Task statement: Reproduce all of the listing below without alteration.

Dataset excerpts:
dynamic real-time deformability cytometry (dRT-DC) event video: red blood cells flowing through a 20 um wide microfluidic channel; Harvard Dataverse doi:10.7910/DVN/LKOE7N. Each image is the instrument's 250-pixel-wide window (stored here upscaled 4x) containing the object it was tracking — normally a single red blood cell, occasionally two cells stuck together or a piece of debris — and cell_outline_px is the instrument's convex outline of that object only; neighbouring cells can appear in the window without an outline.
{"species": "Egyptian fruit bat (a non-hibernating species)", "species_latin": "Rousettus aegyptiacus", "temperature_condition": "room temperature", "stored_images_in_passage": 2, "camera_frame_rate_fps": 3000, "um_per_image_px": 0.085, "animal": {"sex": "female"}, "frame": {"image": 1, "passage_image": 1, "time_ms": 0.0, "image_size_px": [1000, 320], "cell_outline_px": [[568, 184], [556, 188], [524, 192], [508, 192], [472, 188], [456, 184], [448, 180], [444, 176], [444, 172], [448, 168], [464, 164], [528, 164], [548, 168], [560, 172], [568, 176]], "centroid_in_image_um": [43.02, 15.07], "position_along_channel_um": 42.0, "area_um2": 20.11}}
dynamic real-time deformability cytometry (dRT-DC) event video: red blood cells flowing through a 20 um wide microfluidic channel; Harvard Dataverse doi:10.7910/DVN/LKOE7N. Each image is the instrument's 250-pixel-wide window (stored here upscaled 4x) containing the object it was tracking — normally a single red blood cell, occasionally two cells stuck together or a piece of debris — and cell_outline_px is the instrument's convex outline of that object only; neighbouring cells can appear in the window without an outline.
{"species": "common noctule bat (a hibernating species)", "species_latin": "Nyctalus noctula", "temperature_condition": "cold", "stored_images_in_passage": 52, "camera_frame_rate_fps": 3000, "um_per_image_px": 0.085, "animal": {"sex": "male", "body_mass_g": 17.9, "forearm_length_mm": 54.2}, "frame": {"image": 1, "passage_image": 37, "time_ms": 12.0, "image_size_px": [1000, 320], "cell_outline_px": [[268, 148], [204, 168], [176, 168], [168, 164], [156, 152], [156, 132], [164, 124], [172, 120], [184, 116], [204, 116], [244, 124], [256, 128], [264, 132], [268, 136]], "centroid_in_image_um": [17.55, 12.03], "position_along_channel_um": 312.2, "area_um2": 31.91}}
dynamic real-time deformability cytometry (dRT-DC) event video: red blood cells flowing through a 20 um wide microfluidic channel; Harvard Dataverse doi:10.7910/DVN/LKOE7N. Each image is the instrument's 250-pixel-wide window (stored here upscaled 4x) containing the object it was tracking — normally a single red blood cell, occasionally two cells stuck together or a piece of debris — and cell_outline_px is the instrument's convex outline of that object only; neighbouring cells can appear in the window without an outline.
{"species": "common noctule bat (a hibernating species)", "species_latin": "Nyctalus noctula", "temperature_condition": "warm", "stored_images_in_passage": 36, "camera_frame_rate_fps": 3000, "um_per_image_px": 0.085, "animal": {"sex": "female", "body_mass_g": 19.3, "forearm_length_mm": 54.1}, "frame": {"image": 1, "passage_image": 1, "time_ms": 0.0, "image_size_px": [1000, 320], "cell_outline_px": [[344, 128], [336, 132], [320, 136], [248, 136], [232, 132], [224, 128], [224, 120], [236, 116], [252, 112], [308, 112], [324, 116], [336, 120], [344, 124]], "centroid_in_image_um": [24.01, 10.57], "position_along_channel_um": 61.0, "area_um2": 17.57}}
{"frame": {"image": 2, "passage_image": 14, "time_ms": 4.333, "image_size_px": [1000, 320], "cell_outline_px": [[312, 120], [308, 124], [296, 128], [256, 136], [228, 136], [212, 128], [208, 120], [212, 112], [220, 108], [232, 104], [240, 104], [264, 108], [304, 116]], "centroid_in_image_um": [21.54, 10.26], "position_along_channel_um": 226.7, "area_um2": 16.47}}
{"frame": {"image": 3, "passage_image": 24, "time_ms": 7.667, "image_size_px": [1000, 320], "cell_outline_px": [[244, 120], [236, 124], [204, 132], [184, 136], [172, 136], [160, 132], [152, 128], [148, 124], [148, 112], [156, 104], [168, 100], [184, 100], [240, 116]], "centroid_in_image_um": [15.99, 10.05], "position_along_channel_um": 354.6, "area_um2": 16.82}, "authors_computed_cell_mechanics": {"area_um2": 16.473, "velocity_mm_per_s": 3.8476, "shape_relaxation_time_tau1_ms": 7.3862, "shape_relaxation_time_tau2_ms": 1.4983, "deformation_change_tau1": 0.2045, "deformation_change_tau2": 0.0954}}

Result for this exercise:
dynamic real-time deformability cytometry (dRT-DC) event video: red blood cells flowing through a 20 um wide microfluidic channel; Harvard Dataverse doi:10.7910/DVN/LKOE7N. Each image is the instrument's 250-pixel-wide window (stored here upscaled 4x) containing the object it was tracking — normally a single red blood cell, occasionally two cells stuck together or a piece of debris — and cell_outline_px is the instrument's convex outline of that object only; neighbouring cells can appear in the window without an outline.
{"species": "Egyptian fruit bat (a non-hibernating species)", "species_latin": "Rousettus aegyptiacus", "temperature_condition": "room temperature", "stored_images_in_passage": 2, "camera_frame_rate_fps": 3000, "um_per_image_px": 0.085, "animal": {"sex": "female"}, "frame": {"image": 1, "passage_image": 1, "time_ms": 0.0, "image_size_px": [1000, 320], "cell_outline_px": [[568, 184], [556, 188], [524, 192], [508, 192], [472, 188], [456, 184], [448, 180], [444, 176], [444, 172], [448, 168], [464, 164], [528, 164], [548, 168], [560, 172], [568, 176]], "centroid_in_image_um": [43.02, 15.07], "position_along_channel_um": 42.0, "area_um2": 20.11}}
dynamic real-time deformability cytometry (dRT-DC) event video: red blood cells flowing through a 20 um wide microfluidic channel; Harvard Dataverse doi:10.7910/DVN/LKOE7N. Each image is the instrument's 250-pixel-wide window (stored here upscaled 4x) containing the object it was tracking — normally a single red blood cell, occasionally two cells stuck together or a piece of debris — and cell_outline_px is the instrument's convex outline of that object only; neighbouring cells can appear in the window without an outline.
{"species": "common noctule bat (a hibernating species)", "species_latin": "Nyctalus noctula", "temperature_condition": "cold", "stored_images_in_passage": 52, "camera_frame_rate_fps": 3000, "um_per_image_px": 0.085, "animal": {"sex": "male", "body_mass_g": 17.9, "forearm_length_mm": 54.2}, "frame": {"image": 1, "passage_image": 37, "time_ms": 12.0, "image_size_px": [1000, 320], "cell_outline_px": [[268, 148], [204, 168], [176, 168], [168, 164], [156, 152], [156, 132], [164, 124], [172, 120], [184, 116], [204, 116], [244, 124], [256, 128], [264, 132], [268, 136]], "centroid_in_image_um": [17.55, 12.03], "position_along_channel_um": 312.2, "area_um2": 31.91}}
dynamic real-time deformability cytometry (dRT-DC) event video: red blood cells flowing through a 20 um wide microfluidic channel; Harvard Dataverse doi:10.7910/DVN/LKOE7N. Each image is the instrument's 250-pixel-wide window (stored here upscaled 4x) containing the object it was tracking — normally a single red blood cell, occasionally two cells stuck together or a piece of debris — and cell_outline_px is the instrument's convex outline of that object only; neighbouring cells can appear in the window without an outline.
{"species": "common noctule bat (a hibernating species)", "species_latin": "Nyctalus noctula", "temperature_condition": "warm", "stored_images_in_passage": 36, "camera_frame_rate_fps": 3000, "um_per_image_px": 0.085, "animal": {"sex": "female", "body_mass_g": 19.3, "forearm_length_mm": 54.1}, "frame": {"image": 1, "passage_image": 1, "time_ms": 0.0, "image_size_px": [1000, 320], "cell_outline_px": [[344, 128], [336, 132], [320, 136], [248, 136], [232, 132], [224, 128], [224, 120], [236, 116], [252, 112], [308, 112], [324, 116], [336, 120], [344, 124]], "centroid_in_image_um": [24.01, 10.57], "position_along_channel_um": 61.0, "area_um2": 17.57}}
{"frame": {"image": 2, "passage_image": 14, "time_ms": 4.333, "image_size_px": [1000, 320], "cell_outline_px": [[312, 120], [308, 124], [296, 128], [256, 136], [228, 136], [212, 128], [208, 120], [212, 112], [220, 108], [232, 104], [240, 104], [264, 108], [304, 116]], "centroid_in_image_um": [21.54, 10.26], "position_along_channel_um": 226.7, "area_um2": 16.47}}
{"frame": {"image": 3, "passage_image": 24, "time_ms": 7.667, "image_size_px": [1000, 320], "cell_outline_px": [[244, 120], [236, 124], [204, 132], [184, 136], [172, 136], [160, 132], [152, 128], [148, 124], [148, 112], [156, 104], [168, 100], [184, 100], [240, 116]], "centroid_in_image_um": [15.99, 10.05], "position_along_channel_um": 354.6, "area_um2": 16.82}, "authors_computed_cell_mechanics": {"area_um2": 16.473, "velocity_mm_per_s": 3.8476, "shape_relaxation_time_tau1_ms": 7.3862, "shape_relaxation_time_tau2_ms": 1.4983, "deformation_change_tau1": 0.2045, "deformation_change_tau2": 0.0954}}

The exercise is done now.